■ EXCERPTED TEXT
────────

In April 1920, Turin metal-workers, in particular at the Fiat plants, went on strike demanding recognition for their 'factory councils', a demand the PSI and CGL did not support. The 'factory councils' more and more saw themselves as the models for a new democratically controlled economy running industrial plants, instead of as a bargaining tool with employers. The movement peaked in August and September 1920. Armed metal workers in Milan and Turin occupied their factories in response to a lockout by the employers. Factory occupations swept the "industrial triangle" of north-western Italy. Some 400,000 metal-workers and 100,000 others took part. On September 3, 185 metal-working factories in Turin had been occupied. After the founding of the Communist Party of Italy, the Red Guards became closer to it and were considered to be the military wing of the PCdI.

===Decline and rise of Fascism===
The Socialist Party and General Confederation of Labour (CGL) failed to see the revolutionary potential of the movement; had it been maximized and expanded to the rest of Italy, a revolutionary transformation might have been possible. Most Socialist leaders were pleased with the struggles in the North, but did little to capitalize on the impact of the occupations and uprisings. Without the support and quarantined, the movement for social change gradually waned.

By 1921, the movement was declining due to an industrial crisis that resulted in massive layoffs and wage cuts. In contrast to passive demeanor the PSI and CGL, employers and the upcoming fascist did react. The revolutionary period was followed by the violent reaction of the Fascist blackshirts militia, organized within the Italian Fasces of Combat, and eventually by the March on Rome in October 1922, which brought Benito Mussolini to power.

────────

Dataset entries
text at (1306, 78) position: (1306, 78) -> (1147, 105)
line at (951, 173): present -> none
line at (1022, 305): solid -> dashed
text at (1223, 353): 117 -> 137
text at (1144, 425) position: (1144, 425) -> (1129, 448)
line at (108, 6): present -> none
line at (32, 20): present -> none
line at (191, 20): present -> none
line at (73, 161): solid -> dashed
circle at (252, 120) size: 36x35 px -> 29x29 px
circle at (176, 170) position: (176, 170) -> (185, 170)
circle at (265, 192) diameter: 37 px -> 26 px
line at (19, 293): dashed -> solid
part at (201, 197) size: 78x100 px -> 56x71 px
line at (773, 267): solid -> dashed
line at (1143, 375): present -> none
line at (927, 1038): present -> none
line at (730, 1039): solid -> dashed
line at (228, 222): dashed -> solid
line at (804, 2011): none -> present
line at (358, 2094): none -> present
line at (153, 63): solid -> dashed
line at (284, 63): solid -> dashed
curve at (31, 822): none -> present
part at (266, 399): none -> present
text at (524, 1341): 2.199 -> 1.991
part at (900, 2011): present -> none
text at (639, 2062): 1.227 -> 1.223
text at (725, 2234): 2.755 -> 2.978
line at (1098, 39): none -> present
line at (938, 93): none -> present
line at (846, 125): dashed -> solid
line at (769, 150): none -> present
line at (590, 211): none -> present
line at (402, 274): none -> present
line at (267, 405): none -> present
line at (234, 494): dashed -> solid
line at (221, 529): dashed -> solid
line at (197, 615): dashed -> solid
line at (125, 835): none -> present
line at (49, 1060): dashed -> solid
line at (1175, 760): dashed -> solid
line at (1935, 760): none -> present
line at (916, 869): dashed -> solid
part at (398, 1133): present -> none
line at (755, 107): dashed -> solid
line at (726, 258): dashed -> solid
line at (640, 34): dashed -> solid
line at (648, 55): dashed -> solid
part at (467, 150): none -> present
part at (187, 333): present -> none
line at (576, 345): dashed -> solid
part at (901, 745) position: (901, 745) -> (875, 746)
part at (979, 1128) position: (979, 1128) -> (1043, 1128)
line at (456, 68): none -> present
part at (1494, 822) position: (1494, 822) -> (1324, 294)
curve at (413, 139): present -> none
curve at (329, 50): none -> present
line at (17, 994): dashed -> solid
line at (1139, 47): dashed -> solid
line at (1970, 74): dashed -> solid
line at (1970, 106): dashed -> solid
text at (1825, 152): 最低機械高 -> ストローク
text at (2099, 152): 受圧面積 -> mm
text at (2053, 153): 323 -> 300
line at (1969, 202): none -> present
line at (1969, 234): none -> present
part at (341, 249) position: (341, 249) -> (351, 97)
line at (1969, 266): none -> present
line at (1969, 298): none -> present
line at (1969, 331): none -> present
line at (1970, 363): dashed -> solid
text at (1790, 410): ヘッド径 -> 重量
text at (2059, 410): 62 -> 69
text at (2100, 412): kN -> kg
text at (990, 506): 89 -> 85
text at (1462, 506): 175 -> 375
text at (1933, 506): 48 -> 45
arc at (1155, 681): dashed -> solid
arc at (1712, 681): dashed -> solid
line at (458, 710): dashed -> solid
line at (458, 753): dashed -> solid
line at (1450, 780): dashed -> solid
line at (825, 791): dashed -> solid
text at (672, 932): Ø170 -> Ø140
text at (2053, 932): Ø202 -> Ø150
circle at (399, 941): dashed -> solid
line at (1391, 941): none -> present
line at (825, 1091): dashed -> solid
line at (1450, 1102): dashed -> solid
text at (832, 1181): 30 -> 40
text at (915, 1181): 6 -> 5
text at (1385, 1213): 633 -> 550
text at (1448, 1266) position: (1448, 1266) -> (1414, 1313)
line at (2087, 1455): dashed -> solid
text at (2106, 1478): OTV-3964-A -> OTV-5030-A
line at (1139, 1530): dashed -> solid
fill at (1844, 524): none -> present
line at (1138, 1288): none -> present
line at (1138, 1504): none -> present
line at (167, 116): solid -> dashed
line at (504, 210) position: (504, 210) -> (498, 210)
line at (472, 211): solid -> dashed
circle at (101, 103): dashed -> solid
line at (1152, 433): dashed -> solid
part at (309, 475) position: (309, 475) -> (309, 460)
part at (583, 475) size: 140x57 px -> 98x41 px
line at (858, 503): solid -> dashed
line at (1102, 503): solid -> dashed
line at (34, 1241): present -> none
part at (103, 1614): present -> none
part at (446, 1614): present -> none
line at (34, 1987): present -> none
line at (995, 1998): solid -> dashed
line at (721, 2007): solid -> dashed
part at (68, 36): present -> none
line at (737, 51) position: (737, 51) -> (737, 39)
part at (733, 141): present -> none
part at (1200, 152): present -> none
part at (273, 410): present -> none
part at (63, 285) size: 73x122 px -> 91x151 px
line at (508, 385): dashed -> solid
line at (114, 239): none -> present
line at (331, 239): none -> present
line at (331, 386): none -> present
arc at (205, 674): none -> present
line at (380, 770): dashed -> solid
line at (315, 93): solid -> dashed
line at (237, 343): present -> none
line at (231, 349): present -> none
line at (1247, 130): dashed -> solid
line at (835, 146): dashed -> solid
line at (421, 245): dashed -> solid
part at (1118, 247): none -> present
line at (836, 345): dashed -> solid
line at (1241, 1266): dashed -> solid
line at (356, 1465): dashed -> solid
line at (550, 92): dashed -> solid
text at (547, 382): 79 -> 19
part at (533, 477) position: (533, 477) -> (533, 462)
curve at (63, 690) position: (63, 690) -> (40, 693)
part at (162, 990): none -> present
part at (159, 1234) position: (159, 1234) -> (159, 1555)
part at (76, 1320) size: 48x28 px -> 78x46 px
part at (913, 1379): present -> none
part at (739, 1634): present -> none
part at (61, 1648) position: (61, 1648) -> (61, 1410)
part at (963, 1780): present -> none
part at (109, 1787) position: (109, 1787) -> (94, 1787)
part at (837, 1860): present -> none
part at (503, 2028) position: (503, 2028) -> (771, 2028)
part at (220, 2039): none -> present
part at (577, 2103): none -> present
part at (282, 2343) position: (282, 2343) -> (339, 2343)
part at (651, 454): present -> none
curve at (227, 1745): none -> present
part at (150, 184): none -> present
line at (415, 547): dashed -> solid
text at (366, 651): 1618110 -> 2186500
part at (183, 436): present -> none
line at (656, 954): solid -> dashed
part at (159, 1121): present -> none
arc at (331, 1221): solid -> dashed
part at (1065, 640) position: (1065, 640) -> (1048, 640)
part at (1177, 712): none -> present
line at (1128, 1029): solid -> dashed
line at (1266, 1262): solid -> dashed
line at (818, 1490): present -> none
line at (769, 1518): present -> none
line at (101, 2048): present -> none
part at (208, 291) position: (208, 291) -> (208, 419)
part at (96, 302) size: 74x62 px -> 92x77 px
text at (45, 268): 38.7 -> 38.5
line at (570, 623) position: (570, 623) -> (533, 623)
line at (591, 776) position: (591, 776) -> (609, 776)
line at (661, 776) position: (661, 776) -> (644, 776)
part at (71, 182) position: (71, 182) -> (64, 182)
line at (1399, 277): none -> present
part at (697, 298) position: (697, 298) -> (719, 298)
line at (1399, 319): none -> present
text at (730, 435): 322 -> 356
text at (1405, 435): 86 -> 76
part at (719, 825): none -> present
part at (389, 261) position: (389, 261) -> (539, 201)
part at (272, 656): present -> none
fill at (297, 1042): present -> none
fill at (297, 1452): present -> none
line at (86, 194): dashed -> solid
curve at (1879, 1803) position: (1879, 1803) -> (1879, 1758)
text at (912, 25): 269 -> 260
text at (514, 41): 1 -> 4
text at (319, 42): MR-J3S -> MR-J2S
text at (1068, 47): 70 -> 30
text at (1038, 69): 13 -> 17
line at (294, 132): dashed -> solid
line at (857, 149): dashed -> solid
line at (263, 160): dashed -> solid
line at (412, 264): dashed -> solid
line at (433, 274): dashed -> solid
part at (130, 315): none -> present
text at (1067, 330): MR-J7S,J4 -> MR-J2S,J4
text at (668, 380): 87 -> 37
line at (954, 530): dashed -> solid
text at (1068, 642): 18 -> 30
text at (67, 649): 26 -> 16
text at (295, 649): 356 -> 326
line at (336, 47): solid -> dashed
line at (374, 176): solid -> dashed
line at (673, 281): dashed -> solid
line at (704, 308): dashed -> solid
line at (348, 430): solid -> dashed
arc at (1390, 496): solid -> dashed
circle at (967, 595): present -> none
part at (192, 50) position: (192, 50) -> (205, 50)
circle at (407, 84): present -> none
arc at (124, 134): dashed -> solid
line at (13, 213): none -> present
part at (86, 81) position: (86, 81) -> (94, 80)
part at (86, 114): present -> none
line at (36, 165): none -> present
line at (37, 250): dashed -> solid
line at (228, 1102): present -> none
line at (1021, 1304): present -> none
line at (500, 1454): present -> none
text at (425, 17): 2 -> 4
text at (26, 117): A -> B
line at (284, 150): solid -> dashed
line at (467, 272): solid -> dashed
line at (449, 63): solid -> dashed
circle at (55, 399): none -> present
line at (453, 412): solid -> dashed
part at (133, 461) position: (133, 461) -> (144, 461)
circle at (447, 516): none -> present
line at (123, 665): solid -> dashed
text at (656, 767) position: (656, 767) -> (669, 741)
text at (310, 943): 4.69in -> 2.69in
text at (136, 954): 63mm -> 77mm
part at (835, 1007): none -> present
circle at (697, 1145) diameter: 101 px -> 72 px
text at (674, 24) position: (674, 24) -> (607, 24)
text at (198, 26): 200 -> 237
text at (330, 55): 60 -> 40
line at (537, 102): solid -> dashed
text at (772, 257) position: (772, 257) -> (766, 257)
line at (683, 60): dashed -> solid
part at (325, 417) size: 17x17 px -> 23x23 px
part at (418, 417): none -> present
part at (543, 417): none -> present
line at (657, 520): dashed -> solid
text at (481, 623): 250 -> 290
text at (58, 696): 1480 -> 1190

────────

■ COMPLETE THE FOLLOWING
a: According to the text on the Turin factory occupations, how many metal-working factories in Turin had been occupied on September 3?
b: Please swap "October" for "November" and write out everything in the text on the Turin factory occupations from "By 1921, the" down to "Mussolini to power.".

■ SOLUTIONS IN ORDER
a: 185

b:
By 1921, the movement was declining due to an industrial crisis that resulted in massive layoffs and wage cuts. In contrast to passive demeanor the PSI and CGL, employers and the upcoming fascist did react. The revolutionary period was followed by the violent reaction of the Fascist blackshirts militia, organized within the Italian Fasces of Combat, and eventually by the March on Rome in November 1922, which brought Benito Mussolini to power.